## EXERCISE AIM
What is needed here is an exact repetition of the records below, beginning at the line that has "Table 4. The" and stopping after the line that has "Figure 7. Relative".
══ GIVEN DATA
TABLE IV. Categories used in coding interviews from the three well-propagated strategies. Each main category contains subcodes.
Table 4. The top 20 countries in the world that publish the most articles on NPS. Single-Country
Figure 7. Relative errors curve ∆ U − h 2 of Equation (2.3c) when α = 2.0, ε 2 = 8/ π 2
════
══ GIVEN DATA
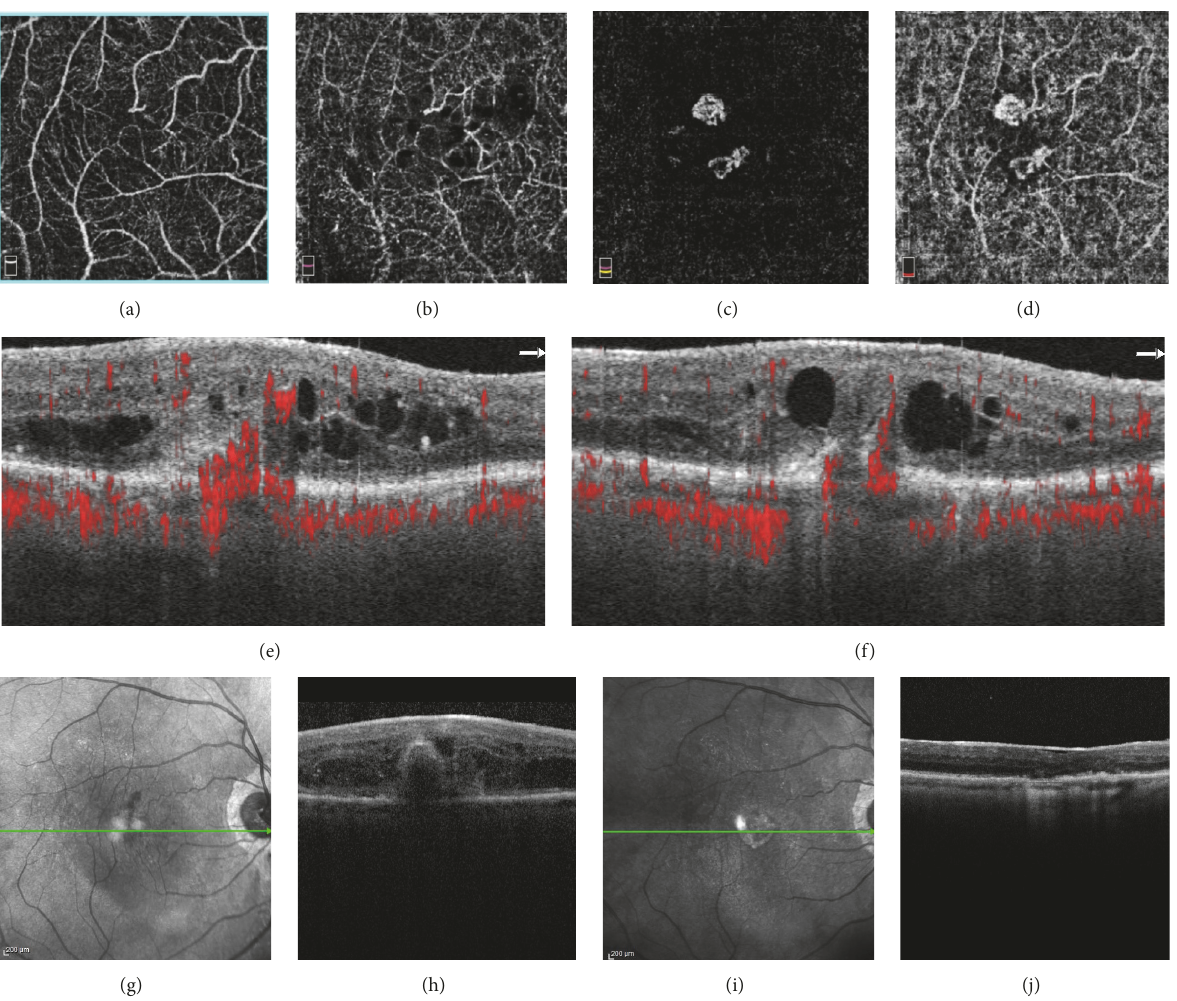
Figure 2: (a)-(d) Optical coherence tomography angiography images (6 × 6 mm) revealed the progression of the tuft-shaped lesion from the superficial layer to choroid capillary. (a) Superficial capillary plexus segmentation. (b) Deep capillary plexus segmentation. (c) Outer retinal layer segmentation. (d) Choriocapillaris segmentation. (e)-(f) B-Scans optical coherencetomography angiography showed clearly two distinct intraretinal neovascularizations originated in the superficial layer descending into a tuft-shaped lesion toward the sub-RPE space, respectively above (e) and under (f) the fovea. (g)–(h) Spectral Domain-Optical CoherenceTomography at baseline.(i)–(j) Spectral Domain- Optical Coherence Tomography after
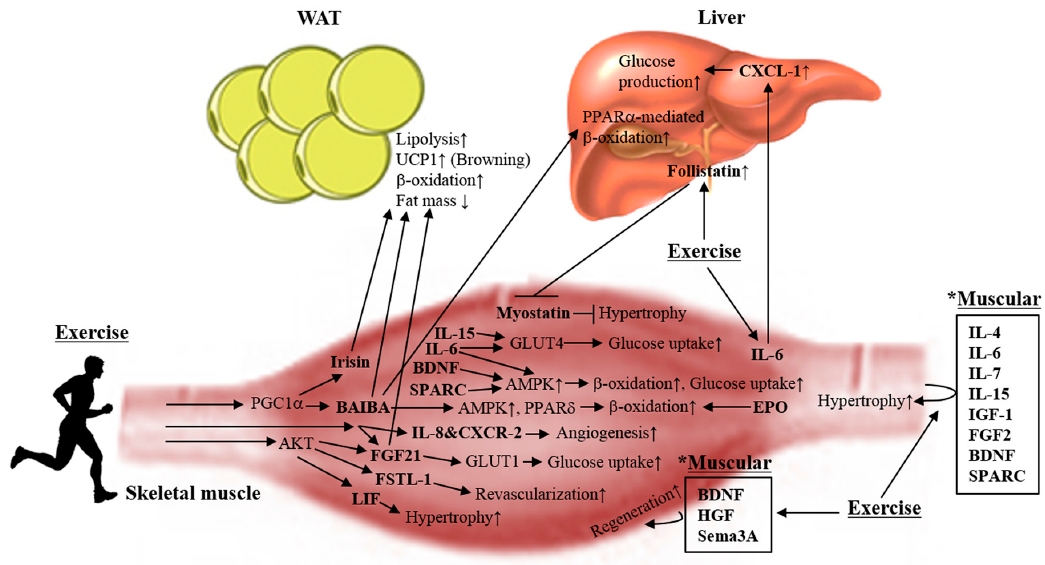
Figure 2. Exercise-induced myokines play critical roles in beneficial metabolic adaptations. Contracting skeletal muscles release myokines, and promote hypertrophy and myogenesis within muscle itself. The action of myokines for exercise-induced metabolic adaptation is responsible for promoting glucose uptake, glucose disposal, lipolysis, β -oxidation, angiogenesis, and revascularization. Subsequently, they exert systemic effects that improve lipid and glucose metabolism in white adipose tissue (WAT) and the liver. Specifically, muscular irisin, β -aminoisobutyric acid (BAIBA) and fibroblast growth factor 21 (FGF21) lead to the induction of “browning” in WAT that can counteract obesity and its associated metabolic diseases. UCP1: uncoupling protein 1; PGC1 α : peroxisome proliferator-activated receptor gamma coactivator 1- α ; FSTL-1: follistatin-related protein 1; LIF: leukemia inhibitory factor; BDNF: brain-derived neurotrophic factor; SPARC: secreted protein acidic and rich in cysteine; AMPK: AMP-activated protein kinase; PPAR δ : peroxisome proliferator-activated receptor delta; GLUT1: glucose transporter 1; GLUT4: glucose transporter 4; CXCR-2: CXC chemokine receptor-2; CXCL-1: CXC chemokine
════
## EXERCISE SOLUTION
Table 4. The top 20 countries in the world that publish the most articles on NPS. Single-Country
Figure 7. Relative errors curve ∆ U − h 2 of Equation (2.3c) when α = 2.0, ε 2 = 8/ π 2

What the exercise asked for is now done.